There’s an added dimension to this, as pointed out by Brown (who used to be the House parliamentarian and knows all the ins and outs of legislative procedure).
Not all bills become known even after they have been formally introduced and numbered.
Lawmakers can introduce a “boxcar” bill on the bill-filing deadline – it has a number and a short title, like “Government Amendments,” but have no text.
Later in the session, the lawmaker can drop in bill text; change the bill title to what the bill is really about, and starting running it through the hearing and adoption process.
Thus, a legislator can open what will become a very controversial bill, keep it secret during drafting, make it a “boxcar” on the bill filing deadline, and spring it on the public and colleagues with only days left in the session.
Just Google HB477 in the 2011 Legislature and you’ll see how this works.
Brown and Hillyard talked about putting an internal deadline on secret bills – like letting a bill stay secret for 20 days or 30 days after a bill file is opened, and then requiring the bill to be made public or abandoned or re-filed (and thus lose it’s priority in the bill-drafting process).
In the end, committee members said it would probably be better to have a date deadline – likeDec. 1, or Jan. 1 -- and by those dates have all “protected” bills be made public or be abandoned by their publicity-shy sponsors.
It has gotten to the point, said Fellows, that some lawmakers keep all of their bills secret, or by far most of them.
Brown asked committee members how many secret bills they are now working on.
Several sheepish grins.
So Brown announced he has only one bill file open, and it is secret. (He didn’t say what the bill is.)
Rep.
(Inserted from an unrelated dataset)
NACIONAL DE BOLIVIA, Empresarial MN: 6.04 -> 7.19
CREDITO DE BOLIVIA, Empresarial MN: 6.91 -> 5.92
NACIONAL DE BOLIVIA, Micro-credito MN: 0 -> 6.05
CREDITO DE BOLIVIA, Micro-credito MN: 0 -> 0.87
Mike McKell, R-Spanish Fork, said he has five bill files open, one is public, four are secret. (He didn’t name the secret ones, either.)
Several members said they don’t want to make public some bills they are working on because they will be bugged by special interest groups, lobbyists or the media who want to know what they are up to.
Often legislators need time to formulate their own thinking, quietly build supporting coalitions and/or make other deals before making their intentions public.
Already this interim, there is much speculation about bills that could amend or repeal SB54 – the controversial law/compromise over how political parties pick their nominees; as well as a number of bills that have to do with same-sex marriage and gay rights.
Some of those bills could be “dropped” late into the 2015 Legislature, which begins Jan. 26.
Ultimately, it will be up to GOP leaders and the House and Senate Republican caucuses to decide what to do with secret bills, if anything.
And changes will likely come through internal legislative rules that are publicly voted on during the Legislature’s general session.